WHAT YOU NEED TO DO —
According to the passage on sunless tanning in salons, what percentage of U.S. tanning salons offer at least one sunless booth?

PASSAGE FOR REVIEW —
+-------+

They also raised the dollars-per-customer average by creating a reason for tanners to come to the salon. Savvy salon owners did this by offering well-constructed tanning packages—in other words, creating packages that require customers to adjust their schedules to you as opposed to the other way around. An example of a good package is 30 days of tanning for a certain amount of money; this requires a new purchasing decision in 30 days. Conversely, if you sell 30 tans for a certain amount of money, the customers feel like they have to use every single one of them.

Remember, the customers are yours to keep—not someone else’s to take. Retain them by being proactive and staying ahead of the curve.

Sunless Success

The sunless segment continues to roll on as the fastest-growing area in the indoor tanning market. In 1999,we identified it as a segment to watch because it offers indoor tanning salons a new way to diversify their operations and reach new generations of tanning clients. In 2000, the market really began to take off when salon operators realized that sunless could open the doors to a limitless market.

Five years later, sunless is still going strong because it offers a way for salons to satisfy the needs of their regular clientele who want a quick touch-up to their UV tan and a way to provide a cosmetic tan to those who choose not to tan or cannot achieve a tan indoors or outdoors.

Like it or not, changing customer demographics is another reason sunless has become popular. Baby boomers—who were some of the industry’s early-generation tanners—are beginning to reduce exposure indoors and outdoors.

What was once an everyday or every-other-day customer now comes in once or twice a week. However, they still crave the tanning experience and want to look good and feel good. Salons that add sunless can keep these customers.

Sunless’ numbers are staggering, especially in light of—or perhaps because of—the struggles of the industry in the post- Sept. 11 economy: 40 percent of U.S. tanning salons offer at least one sunless booth, and 22 percent offer sunless airbrush or turbine tanning, according to results from LOOKING FIT’s 2005 Top 250 Salons survey. This represents a 10-percent and 6-percent jump, respectively, over the previous year.

Salons that have added sunless services report an increase in traditional UV-tanning sessions by as much as 30 percent after they introduced sunless services. In fact, many salons nationwide told LOOKING FIT that sunless services helped them overcome this year’s soft season.

Especially in recent years, salon owners have seen an explosion of manufacturers offering affordable sunless stand-up equipment, sunless airbrush and high-volume/ low-pressure (HVLP) turbine equipment, sunless solutions, and sunless lotions and aerosol sprays.

The allure of sunless also is increasing from the customer’s perspective. There is a greater variety of retail sunless products that yield natural-looking, long-lasting tans. Also, session prices for booth and handheld applications are dropping, and the steadily improving technology of the solution is leading to more realistic results. However, salons must be careful not to undercut their profits by dropping prices too low. The cost of solution used per customer as well as labor, electricity and cleanup should be factored into the selling price.

+-------+

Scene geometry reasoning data
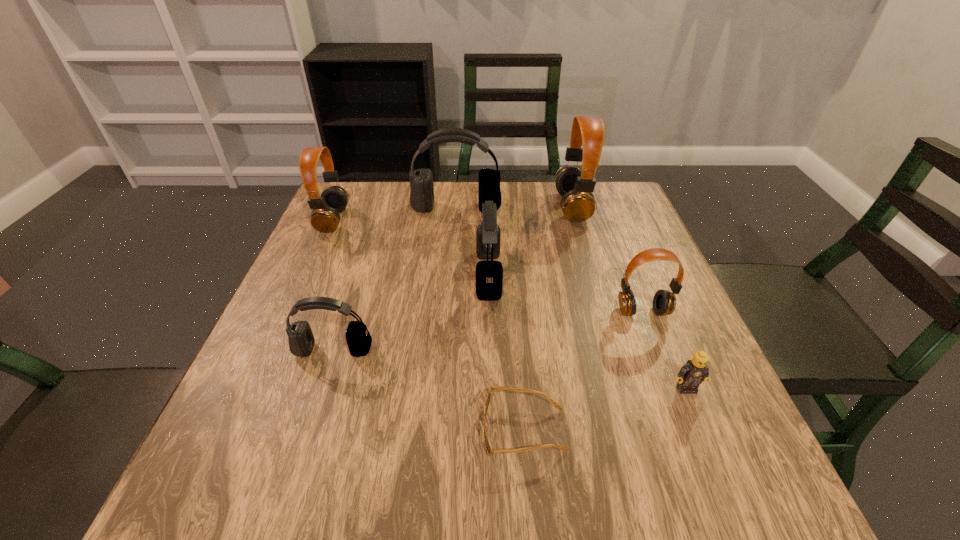
The height and width of the screenshot is (540, 960). What are the coordinates of `the shortest object` in the screenshot? It's located at (490, 451).

You are a GUI agent. You are given a task and a screenshot of the screen. Output one action in this format:
    pyautogui.click(x=<x>, y=<y>)
    Task: Click on the nearest object
    
    Given the screenshot: What is the action you would take?
    pyautogui.click(x=490, y=451)

Find the location of `free region located 0.160m on the ear cups of the biggest brown headset`. free region located 0.160m on the ear cups of the biggest brown headset is located at coordinates (500, 207).

This screenshot has height=540, width=960. In order to click on vacant space located 0.120m on the ear cups of the biggest brown headset in this screenshot , I will do `click(515, 207)`.

Locate an element on the screen. This screenshot has width=960, height=540. vacant space located on the ear cups of the biggest brown headset is located at coordinates (465, 207).

Identify the location of free space located on the headband of the farthest black headset. This screenshot has width=960, height=540. (450, 284).

What are the coordinates of `vacant space located 0.250m on the ear cups of the second smallest brown headset` in the screenshot? It's located at (x=438, y=220).

Locate an element on the screen. This screenshot has height=540, width=960. free spot located 0.370m on the headband of the second biggest black headset is located at coordinates 318,274.

Find the location of a particular element. This screenshot has width=960, height=540. vacant space located on the headband of the second biggest black headset is located at coordinates (438, 274).

I want to click on vacant region located on the headband of the second biggest black headset, so click(318, 274).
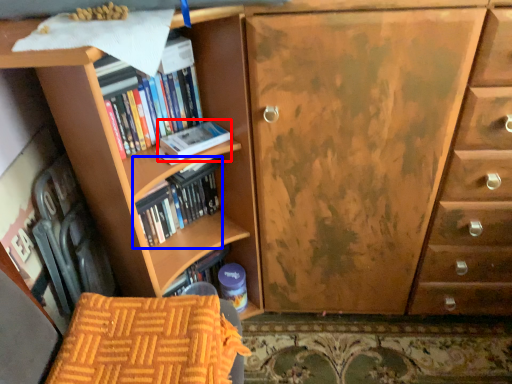
Question: Which object is closer to the camera taking this photo, paperback book (highlighted by a red box) or book (highlighted by a blue box)?

Choices:
 (A) paperback book
 (B) book

Answer: (A)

+-------+

RESULT FOR THIS EXERCISE —
40 percent